Sunday, February 14, 2010

Man accused of having 23 wives

"Jerusalem (CNN) -- An Israeli man accused of having 23 wives and fathering 59 children was charged Sunday in a Tel Aviv court with multiple counts of sexual assault, rape, sodomy and enslavement."

The Real Story


My Story

He probably could have gotten away with it, but it was Hallmark in the end that ended his wayward ways. Many people swear that Valentines Day is nothing but a Hallmark holiday. The Hallmark people point the finger at the florist industry, saying they cooked the holiday up as a way to sell roses and flowers. And Hallmark was just tagging along. But in the end, it didn't matter. Goel Ratzon had married one wive too many.

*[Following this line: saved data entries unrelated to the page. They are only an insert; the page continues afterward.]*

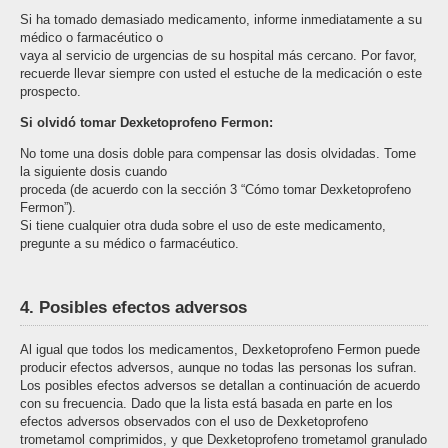
Si ha tomado demasiado medicamento, informe inmediatamente a su
médico o farmacéutico o
vaya al servicio de urgencias de su hospital más cercano. Por favor,
recuerde llevar siempre con usted el estuche de la medicación o este
prospecto.
Si olvidó tomar Dexketoprofeno Fermon:
No tome una dosis doble para compensar las dosis olvidadas. Tome
la siguiente dosis cuando
proceda (de acuerdo con la sección 3 “Cómo tomar Dexketoprofeno
Fermon”).
Si tiene cualquier otra duda sobre el uso de este medicamento,
pregunte a su médico o farmacéutico.
4. Posibles efectos adversos
Al igual que todos los medicamentos, Dexketoprofeno Fermon puede
producir efectos adversos, aunque no todas las personas los sufran.
Los posibles efectos adversos se detallan a continuación de acuerdo
con su frecuencia. Dado que la lista está basada en parte en los
efectos adversos observados con el uso de Dexketoprofeno
trometamol comprimidos, y que Dexketoprofeno trometamol granulado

Though he ran a cult where he married many wives, fathered many children, and had total control over his subjects, his latest wife, Rosa Schleiermacher, was, well, a little different.

"Goel, honey, tomorrow is Valentine's Day. What are you getting me?"

"Getting you? For Christ's sake Rosa, if I got you something, I'd have to get the other 22 something as well. That would bankrupt me in no time. The 23 of you combined don't bring in enough to barely make the car payments on my Mercedes Benz."

"But Goel darling, you swore I was different, I was the latest and best. Look, if you get me something, I swear I'll do something extra special tonight."

"Oh Rosa, please, I don't have enough energy to take care of you and the 22 others. Cialis or no Cialis, even the doctor says erections lasting more than 4 hours are bad for you. That last one lasted a week, and I had to get the whole family involved."

"Goel, you're going to make me cry. You said you were God, and I thought God could do anything."

"Ok, ok already, stop with the tears, I'll get you something."

"Oh Goel, you're the best!"

Later that day Goel Ratzon visited the local Hallmark store, where when he saw Valentines Day cards were retailing for 20 shekels (ed. note, 1 Israeli shekel = 0.265887 U.S. dollars). "What!" he declared, "that's highway robbery! And these poems aren't even very good. Look at this one,

Roses are red,
Violets are blue,
I only bought one card
but Valentines I have TWO!!!


Two? I have twenty-three! And this one...

Roses are red
Violets are blue
Open your legs
Im coming through....

Hmm, that's actually not half bad."

And that was when Goel got into trouble. The store security cameras caught him stuffing twenty-three of these cards into his pants, and when he was apprehended and questioned by police, the rest, as they say, is history.